I’ve had old Barolo that seemed dried out and fruitless, and then boom, a few hours after a careful decant, there’s the fruit.
So I’m very, very skeptical when for certain wines someone says the fruit has dried out.
This. I've had great luck buying those "tired" vintages on the secondary market ('88 Burgundy, '66 Bdx) and in almost all cases they've benefited from more time in the cellar. Granted, one has to appreciate the charm of older wine, but it certainly rewards the patient.
Mark Lipton
originally posted by VLM:
originally posted by MLipton:
originally posted by Jayson Cohen:
Seems like a nonlinear problem. The pundits, e.g., claimed that many 1966, 1970, and 1975 Bordeaux had dried out, the tannins having outlasted and ultimately overwhelmed the fruit. That was wrong.

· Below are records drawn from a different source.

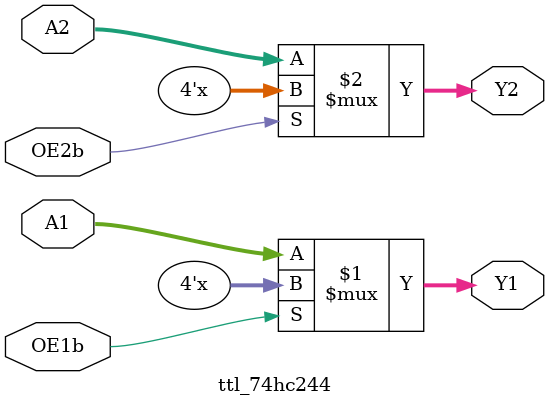
<source format=v>
module ttl_74hc244(
	input [3:0] A1,
	input [3:0] A2,
	output [3:0] Y1,
	output [3:0] Y2,
	input OE1b,
	input OE2b
);

assign #14 Y1 = OE1b ? 4'hz : A1;
assign #14 Y2 = OE2b ? 4'hz : A2;

endmodule

</source>
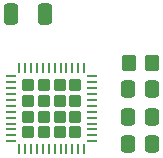
<source format=gtp>
G04 #@! TF.GenerationSoftware,KiCad,Pcbnew,8.0.1-8.0.1-1~ubuntu22.04.1*
G04 #@! TF.CreationDate,2024-05-09T18:35:13+02:00*
G04 #@! TF.ProjectId,FCK_SM-028_V1.3,46434b5f-534d-42d3-9032-385f56312e33,rev?*
G04 #@! TF.SameCoordinates,Original*
G04 #@! TF.FileFunction,Paste,Top*
G04 #@! TF.FilePolarity,Positive*
%FSLAX46Y46*%
G04 Gerber Fmt 4.6, Leading zero omitted, Abs format (unit mm)*
G04 Created by KiCad (PCBNEW 8.0.1-8.0.1-1~ubuntu22.04.1) date 2024-05-09 18:35:13*
%MOMM*%
%LPD*%
G01*
G04 APERTURE LIST*
G04 Aperture macros list*
%AMRoundRect*
0 Rectangle with rounded corners*
0 $1 Rounding radius*
0 $2 $3 $4 $5 $6 $7 $8 $9 X,Y pos of 4 corners*
0 Add a 4 corners polygon primitive as box body*
4,1,4,$2,$3,$4,$5,$6,$7,$8,$9,$2,$3,0*
0 Add four circle primitives for the rounded corners*
1,1,$1+$1,$2,$3*
1,1,$1+$1,$4,$5*
1,1,$1+$1,$6,$7*
1,1,$1+$1,$8,$9*
0 Add four rect primitives between the rounded corners*
20,1,$1+$1,$2,$3,$4,$5,0*
20,1,$1+$1,$4,$5,$6,$7,0*
20,1,$1+$1,$6,$7,$8,$9,0*
20,1,$1+$1,$8,$9,$2,$3,0*%
G04 Aperture macros list end*
%ADD10RoundRect,0.250000X-0.337500X-0.475000X0.337500X-0.475000X0.337500X0.475000X-0.337500X0.475000X0*%
%ADD11RoundRect,0.250000X-0.285000X-0.285000X0.285000X-0.285000X0.285000X0.285000X-0.285000X0.285000X0*%
%ADD12RoundRect,0.062500X-0.337500X-0.062500X0.337500X-0.062500X0.337500X0.062500X-0.337500X0.062500X0*%
%ADD13RoundRect,0.062500X-0.062500X-0.337500X0.062500X-0.337500X0.062500X0.337500X-0.062500X0.337500X0*%
%ADD14RoundRect,0.250000X-0.350000X-0.450000X0.350000X-0.450000X0.350000X0.450000X-0.350000X0.450000X0*%
%ADD15RoundRect,0.250000X0.350000X0.650000X-0.350000X0.650000X-0.350000X-0.650000X0.350000X-0.650000X0*%
%ADD16RoundRect,0.250000X0.337500X0.475000X-0.337500X0.475000X-0.337500X-0.475000X0.337500X-0.475000X0*%
G04 APERTURE END LIST*
D10*
X141052500Y-91650000D03*
X143127500Y-91650000D03*
X141052500Y-96240000D03*
X143127500Y-96240000D03*
D11*
X132620000Y-91300000D03*
X132620000Y-92620000D03*
X132620000Y-93940000D03*
X132620000Y-95260000D03*
X133940000Y-91300000D03*
X133940000Y-92620000D03*
X133940000Y-93940000D03*
X133940000Y-95260000D03*
X135260000Y-91300000D03*
X135260000Y-92620000D03*
X135260000Y-93940000D03*
X135260000Y-95260000D03*
X136580000Y-91300000D03*
X136580000Y-92620000D03*
X136580000Y-93940000D03*
X136580000Y-95260000D03*
D12*
X131150000Y-90530000D03*
X131150000Y-91030000D03*
X131150000Y-91530000D03*
X131150000Y-92030000D03*
X131150000Y-92530000D03*
X131150000Y-93030000D03*
X131150000Y-93530000D03*
X131150000Y-94030000D03*
X131150000Y-94530000D03*
X131150000Y-95030000D03*
X131150000Y-95530000D03*
X131150000Y-96030000D03*
D13*
X131850000Y-96730000D03*
X132350000Y-96730000D03*
X132850000Y-96730000D03*
X133350000Y-96730000D03*
X133850000Y-96730000D03*
X134350000Y-96730000D03*
X134850000Y-96730000D03*
X135350000Y-96730000D03*
X135850000Y-96730000D03*
X136350000Y-96730000D03*
X136850000Y-96730000D03*
X137350000Y-96730000D03*
D12*
X138050000Y-96030000D03*
X138050000Y-95530000D03*
X138050000Y-95030000D03*
X138050000Y-94530000D03*
X138050000Y-94030000D03*
X138050000Y-93530000D03*
X138050000Y-93030000D03*
X138050000Y-92530000D03*
X138050000Y-92030000D03*
X138050000Y-91530000D03*
X138050000Y-91030000D03*
X138050000Y-90530000D03*
D13*
X137350000Y-89830000D03*
X136850000Y-89830000D03*
X136350000Y-89830000D03*
X135850000Y-89830000D03*
X135350000Y-89830000D03*
X134850000Y-89830000D03*
X134350000Y-89830000D03*
X133850000Y-89830000D03*
X133350000Y-89830000D03*
X132850000Y-89830000D03*
X132350000Y-89830000D03*
X131850000Y-89830000D03*
D14*
X141120000Y-89410000D03*
X143120000Y-89410000D03*
D15*
X134050000Y-85250000D03*
X131150000Y-85250000D03*
D16*
X143127500Y-93940000D03*
X141052500Y-93940000D03*
M02*

</source>
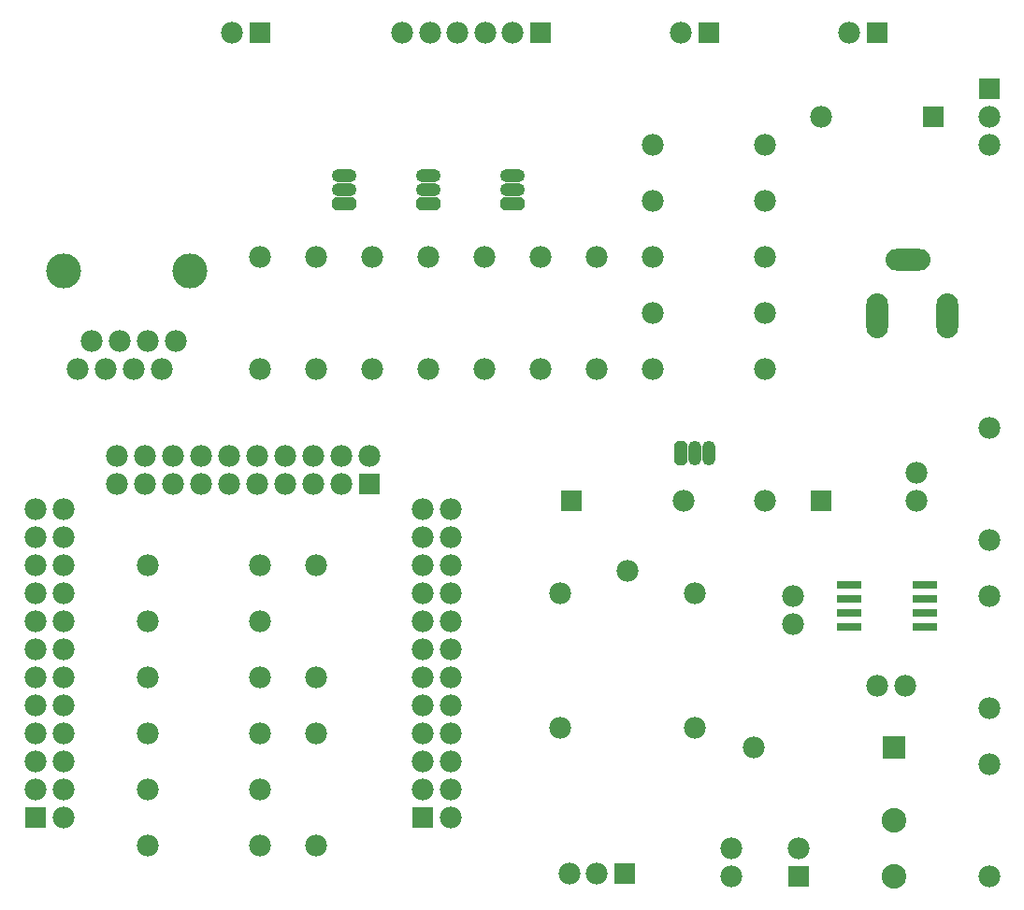
<source format=gbr>
G04 DipTrace 3.3.1.3*
G04 TopMask.gbr*
%MOIN*%
G04 #@! TF.FileFunction,Soldermask,Top*
G04 #@! TF.Part,Single*
%AMOUTLINE1*
4,1,4,
0.03894,-0.03894,
-0.03894,-0.03894,
-0.03894,0.03894,
0.03894,0.03894,
0.03894,-0.03894,
0*%
%AMOUTLINE4*
4,1,8,
0.03116,-0.023625,
0.04331,-0.011475,
0.04331,0.011475,
0.03116,0.023625,
-0.03116,0.023625,
-0.04331,0.011475,
-0.04331,-0.011475,
-0.03116,-0.023625,
0.03116,-0.023625,
0*%
%AMOUTLINE7*
4,1,8,
-0.023625,-0.03116,
-0.011475,-0.04331,
0.011475,-0.04331,
0.023625,-0.03116,
0.023625,0.03116,
0.011475,0.04331,
-0.011475,0.04331,
-0.023625,0.03116,
-0.023625,-0.03116,
0*%
%ADD27C,0.125*%
%ADD34R,0.08662X0.031502*%
%ADD36O,0.04688X0.08888*%
%ADD38O,0.08888X0.04688*%
%ADD40C,0.08788*%
%ADD42O,0.15988X0.07788*%
%ADD44O,0.07788X0.15988*%
%ADD46C,0.07788*%
%ADD48C,0.07788*%
%ADD50R,0.07788X0.07788*%
%ADD54OUTLINE1*%
%ADD57OUTLINE4*%
%ADD60OUTLINE7*%
%FSLAX26Y26*%
G04*
G70*
G90*
G75*
G01*
G04 TopMask*
%LPD*%
D50*
X3383700Y1953700D3*
D48*
X3183700D3*
D46*
X3283700Y1513700D3*
Y1613700D3*
X3723700Y2053700D3*
Y1953700D3*
X3583700Y1293700D3*
X3683700D3*
D50*
X3303700Y613700D3*
D48*
Y713700D3*
D46*
X3063700D3*
Y613700D3*
D54*
X3643700Y1073700D3*
D46*
X3143700D3*
D50*
X3783700Y3323700D3*
D48*
X3383700D3*
D50*
X2493700Y1953700D3*
D48*
X2893700D3*
X1083700Y2523700D3*
X983700D3*
X883700D3*
X783700D3*
X733700Y2423700D3*
X833700D3*
X933700D3*
X1033700D3*
D27*
X1133700Y2773700D3*
X683700D3*
D44*
X3583700Y2613700D3*
X3833700D3*
D42*
X3693700Y2813700D3*
D50*
X2383700Y3623700D3*
D48*
X2285300D3*
X2186899D3*
X2088501D3*
X1990100D3*
X1891700D3*
D50*
X1383700D3*
D48*
X1285301D3*
D50*
X2983700D3*
D48*
X2885301D3*
D50*
X3583700D3*
D48*
X3485301D3*
D50*
X2683700Y623700D3*
D48*
X2585300D3*
X2486899D3*
X2933700Y1623700D3*
Y1143700D3*
X2453700D3*
X2693700Y1703700D3*
X2453700Y1623700D3*
D40*
X3643700Y813699D3*
Y613699D3*
D57*
X1983700Y3013700D3*
D38*
Y3063700D3*
Y3113700D3*
D57*
X1683700Y3013700D3*
D38*
Y3063700D3*
Y3113700D3*
D57*
X2283700Y3013700D3*
D38*
Y3063700D3*
Y3113700D3*
D50*
X3983700Y3423700D3*
D48*
Y3323700D3*
Y3223700D3*
D60*
X2883700Y2123700D3*
D36*
X2933700D3*
X2983700D3*
D48*
X3983700Y613700D3*
Y1013700D3*
Y1613700D3*
Y1213700D3*
Y2213700D3*
Y1813700D3*
X3183700Y2823700D3*
X2783700D3*
X2183700Y2423700D3*
Y2823700D3*
X1383700Y1123700D3*
X983700D3*
X3183700Y2623700D3*
X2783700D3*
X1983700Y2423700D3*
Y2823700D3*
X1383700Y1323700D3*
X983700D3*
X1783700Y2423700D3*
Y2823700D3*
X1583700Y2423700D3*
Y2823700D3*
X983700Y923700D3*
X1383700D3*
X2383700Y2823700D3*
Y2423700D3*
X2583700D3*
Y2823700D3*
X2783700Y3023700D3*
X3183700D3*
Y3223700D3*
X2783700D3*
X1383700Y1523700D3*
X983700D3*
X1583700Y1723700D3*
Y1323700D3*
X1383700Y723700D3*
X983700D3*
Y1723700D3*
X1383700D3*
Y2823700D3*
Y2423700D3*
X2783700D3*
X3183700D3*
X1583700Y723700D3*
Y1123700D3*
D34*
X3483700Y1653700D3*
Y1603700D3*
Y1553700D3*
Y1503700D3*
X3755039D3*
Y1553700D3*
Y1603700D3*
Y1653700D3*
D46*
X683700Y823700D3*
Y923700D3*
Y1023700D3*
Y1123700D3*
Y1223700D3*
Y1323700D3*
Y1423700D3*
Y1523700D3*
Y1623700D3*
Y1723700D3*
D50*
X583700Y823700D3*
D46*
Y923700D3*
Y1023700D3*
Y1123700D3*
Y1223700D3*
Y1323700D3*
Y1423700D3*
Y1523700D3*
Y1623700D3*
Y1723700D3*
X683700Y1823700D3*
Y1923700D3*
X583700Y1823700D3*
Y1923700D3*
X1773700Y2113700D3*
X1673700D3*
X1573700D3*
X1473700D3*
X1373700D3*
X1273700D3*
X1173700D3*
X1073700D3*
X973700D3*
X873700D3*
X2063700Y823700D3*
Y923700D3*
Y1023700D3*
Y1123700D3*
Y1223700D3*
Y1323700D3*
Y1423700D3*
Y1523700D3*
Y1623700D3*
Y1723700D3*
D50*
X1773700Y2013700D3*
D46*
X1673700D3*
X1573700D3*
X1473700D3*
X1373700D3*
X1273700D3*
X1173700D3*
X1073700D3*
X973700D3*
X873700D3*
D50*
X1963700Y823700D3*
D46*
Y923700D3*
Y1023700D3*
Y1123700D3*
Y1223700D3*
Y1323700D3*
Y1423700D3*
Y1523700D3*
Y1623700D3*
Y1723700D3*
X2063700Y1823700D3*
Y1923700D3*
X1963700Y1823700D3*
Y1923700D3*
M02*

</source>
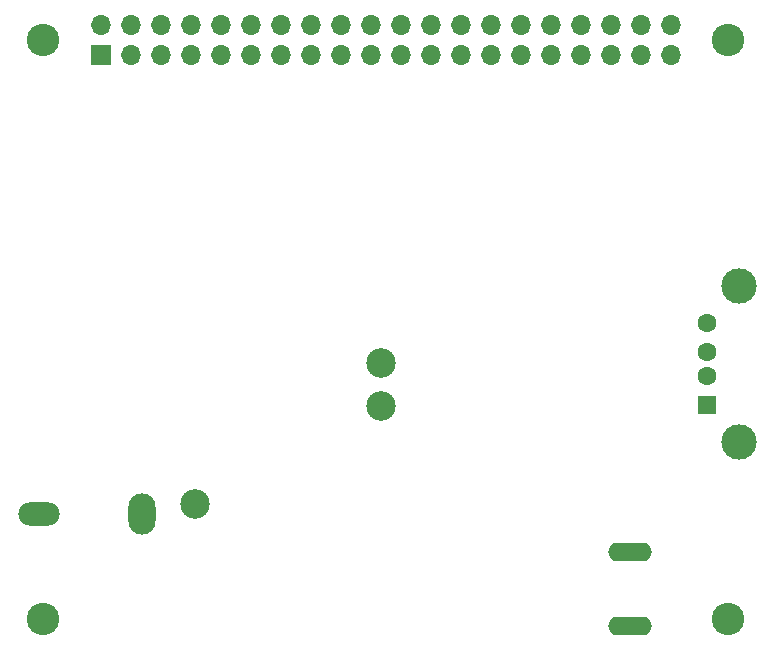
<source format=gbr>
%TF.GenerationSoftware,KiCad,Pcbnew,7.0.2-0*%
%TF.CreationDate,2024-01-28T21:47:35-03:30*%
%TF.ProjectId,ground-station,67726f75-6e64-42d7-9374-6174696f6e2e,rev?*%
%TF.SameCoordinates,Original*%
%TF.FileFunction,Soldermask,Bot*%
%TF.FilePolarity,Negative*%
%FSLAX46Y46*%
G04 Gerber Fmt 4.6, Leading zero omitted, Abs format (unit mm)*
G04 Created by KiCad (PCBNEW 7.0.2-0) date 2024-01-28 21:47:35*
%MOMM*%
%LPD*%
G01*
G04 APERTURE LIST*
%ADD10R,1.700000X1.700000*%
%ADD11O,1.700000X1.700000*%
%ADD12C,2.750000*%
%ADD13O,2.300000X3.500000*%
%ADD14O,3.500000X2.000000*%
%ADD15O,3.700000X1.600000*%
%ADD16C,2.500000*%
%ADD17R,1.500000X1.600000*%
%ADD18C,1.600000*%
%ADD19C,3.000000*%
G04 APERTURE END LIST*
D10*
%TO.C,J101*%
X108560000Y-71150000D03*
D11*
X108560000Y-68610000D03*
X111100000Y-71150000D03*
X111100000Y-68610000D03*
X113640000Y-71150000D03*
X113640000Y-68610000D03*
X116180000Y-71150000D03*
X116180000Y-68610000D03*
X118720000Y-71150000D03*
X118720000Y-68610000D03*
X121260000Y-71150000D03*
X121260000Y-68610000D03*
X123800000Y-71150000D03*
X123800000Y-68610000D03*
X126340000Y-71150000D03*
X126340000Y-68610000D03*
X128880000Y-71150000D03*
X128880000Y-68610000D03*
X131420000Y-71150000D03*
X131420000Y-68610000D03*
X133960000Y-71150000D03*
X133960000Y-68610000D03*
X136500000Y-71150000D03*
X136500000Y-68610000D03*
X139040000Y-71150000D03*
X139040000Y-68610000D03*
X141580000Y-71150000D03*
X141580000Y-68610000D03*
X144120000Y-71150000D03*
X144120000Y-68610000D03*
X146660000Y-71150000D03*
X146660000Y-68610000D03*
X149200000Y-71150000D03*
X149200000Y-68610000D03*
X151740000Y-71150000D03*
X151740000Y-68610000D03*
X154280000Y-71150000D03*
X154280000Y-68610000D03*
X156820000Y-71150000D03*
X156820000Y-68610000D03*
%TD*%
D12*
%TO.C,*%
X103690000Y-118880000D03*
%TD*%
%TO.C,*%
X161690000Y-118880000D03*
%TD*%
D13*
%TO.C,J3*%
X112060000Y-110040000D03*
D14*
X103360000Y-110040000D03*
%TD*%
D15*
%TO.C,J2*%
X153350000Y-113200000D03*
X153350000Y-119500000D03*
%TD*%
D16*
%TO.C,TP1*%
X132320000Y-97260000D03*
%TD*%
D17*
%TO.C,J1*%
X159940000Y-100810000D03*
D18*
X159940000Y-98310000D03*
X159940000Y-96310000D03*
X159940000Y-93810000D03*
D19*
X162650000Y-103880000D03*
X162650000Y-90740000D03*
%TD*%
D16*
%TO.C,TP2*%
X132320000Y-100890000D03*
%TD*%
D12*
%TO.C,*%
X103690000Y-69880000D03*
%TD*%
%TO.C,*%
X161690000Y-69880000D03*
%TD*%
D16*
%TO.C,TP3*%
X116570000Y-109210000D03*
%TD*%
M02*

</source>
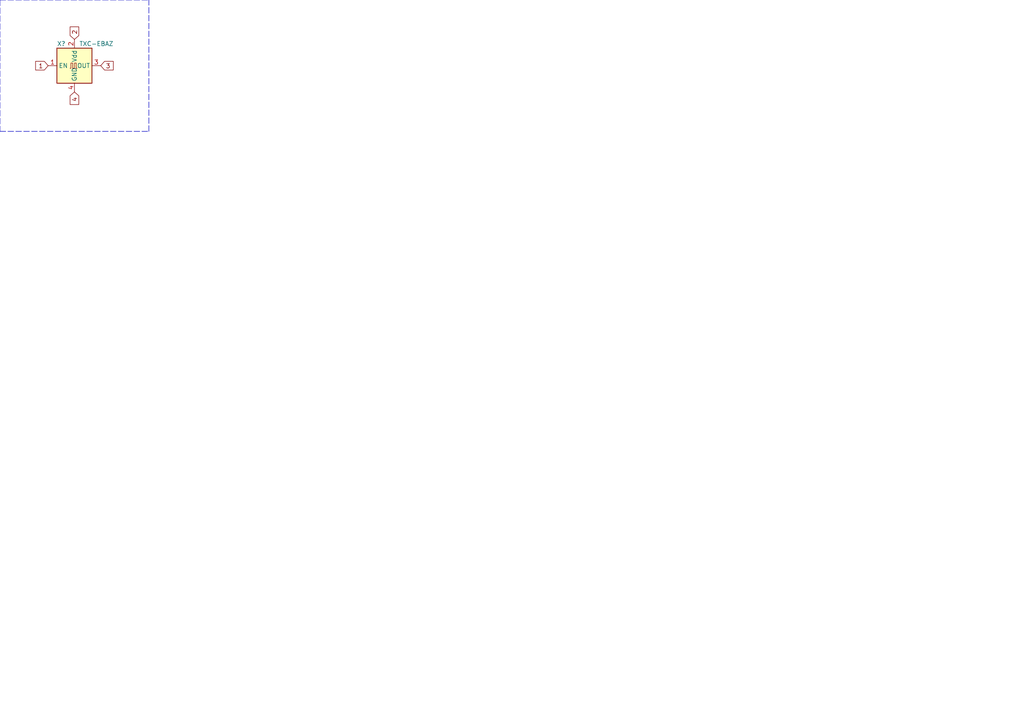
<source format=kicad_sch>
(kicad_sch (version 20201015) (generator eeschema)

  (paper "A4")

  


  (polyline (pts (xy 0 0) (xy 0 38.1))
    (stroke (width 0) (type dash) (color 0 0 0 0))
  )
  (polyline (pts (xy 0 0) (xy 43.18 0))
    (stroke (width 0) (type dash) (color 0 0 0 0))
  )
  (polyline (pts (xy 0 38.1) (xy 43.18 38.1))
    (stroke (width 0) (type dash) (color 0 0 0 0))
  )
  (polyline (pts (xy 43.18 38.1) (xy 43.18 0))
    (stroke (width 0) (type dash) (color 0 0 0 0))
  )

  (text "D X5\nF .*\nV .*" (at 0 0 0)
    (effects (font (size 1.27 1.27)) (justify left bottom))
  )

  (global_label "1" (shape input) (at 13.97 19.05 180)    (property "Intersheet References" "${INTERSHEET_REFS}" (id 0) (at 8.8234 18.9706 0)
      (effects (font (size 1.27 1.27)) (justify right) hide)
    )

    (effects (font (size 1.27 1.27)) (justify right))
  )
  (global_label "2" (shape input) (at 21.59 11.43 90)    (property "Intersheet References" "${INTERSHEET_REFS}" (id 0) (at 21.5106 6.2834 90)
      (effects (font (size 1.27 1.27)) (justify left) hide)
    )

    (effects (font (size 1.27 1.27)) (justify left))
  )
  (global_label "4" (shape input) (at 21.59 26.67 270)    (property "Intersheet References" "${INTERSHEET_REFS}" (id 0) (at 21.5106 31.8166 90)
      (effects (font (size 1.27 1.27)) (justify right) hide)
    )

    (effects (font (size 1.27 1.27)) (justify right))
  )
  (global_label "3" (shape input) (at 29.21 19.05 0)    (property "Intersheet References" "${INTERSHEET_REFS}" (id 0) (at 34.3566 19.1294 0)
      (effects (font (size 1.27 1.27)) (justify left) hide)
    )

    (effects (font (size 1.27 1.27)) (justify left))
  )

  (symbol (lib_id "ebaz4205:TXC-EBAZ") (at 21.59 19.05 0) (unit 1)
    (in_bom yes) (on_board yes)
    (uuid "03d4f010-fe8c-4b6e-a333-04227f2ab605")
    (property "Reference" "X?" (id 0) (at 17.78 12.7 0))
    (property "Value" "TXC-EBAZ" (id 1) (at 27.94 12.7 0))
    (property "Footprint" "" (id 2) (at 2.54 19.05 0)
      (effects (font (size 1.27 1.27)) hide)
    )
    (property "Datasheet" "" (id 3) (at 2.54 19.05 0)
      (effects (font (size 1.27 1.27)) hide)
    )
  )

  (sheet_instances
    (path "/" (page "1"))
  )

  (symbol_instances
    (path "/03d4f010-fe8c-4b6e-a333-04227f2ab605"
      (reference "X?") (unit 1) (value "TXC-EBAZ") (footprint "")
    )
  )
)

</source>
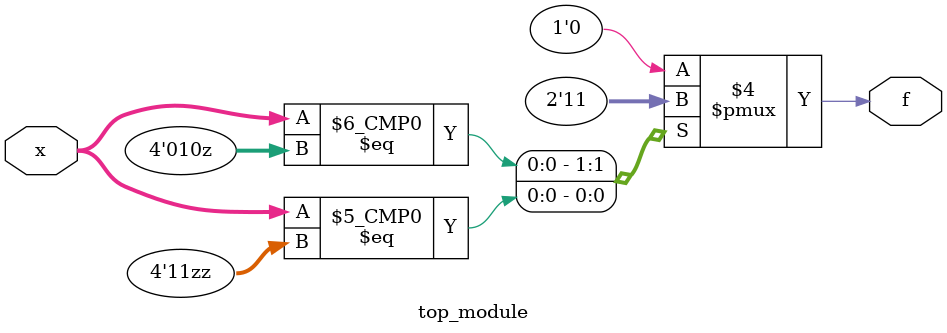
<source format=sv>
module top_module (
	input [4:1] x,
	output logic f
);

always_comb begin
  case (x)
    4'b00??: f = 0; // don't care
    4'b010?: f = 1;
    4'b11??: f = 1; // don't care
    4'b10??, 4'b11??: f = 0; // don't care
    default: f = 0; // for any other input, set f to 0
  endcase
end

endmodule

</source>
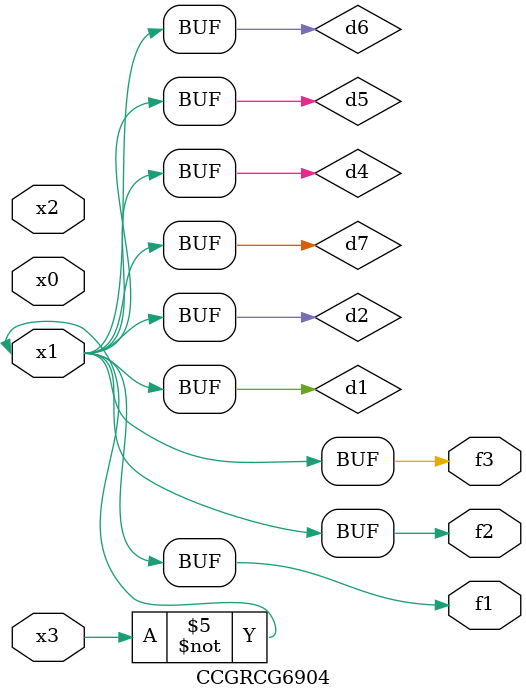
<source format=v>
module CCGRCG6904(
	input x0, x1, x2, x3,
	output f1, f2, f3
);

	wire d1, d2, d3, d4, d5, d6, d7;

	not (d1, x3);
	buf (d2, x1);
	xnor (d3, d1, d2);
	nor (d4, d1);
	buf (d5, d1, d2);
	buf (d6, d4, d5);
	nand (d7, d4);
	assign f1 = d6;
	assign f2 = d7;
	assign f3 = d6;
endmodule

</source>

I’ve had old Barolo that seemed dried out and fruitless, and then boom, a few hours after a careful decant, there’s the fruit.
So I’m very, very skeptical when for certain wines someone says the fruit has dried out.
This. I've had great luck buying those "tired" vintages on the secondary market ('88 Burgundy, '66 Bdx) and in almost all cases they've benefited from more time in the cellar. Granted, one has to appreciate the charm of older wine, but it certainly rewards the patient.
Mark Lipton
If you can turn the other way on the politics, the de Montille 1988s are fantastic.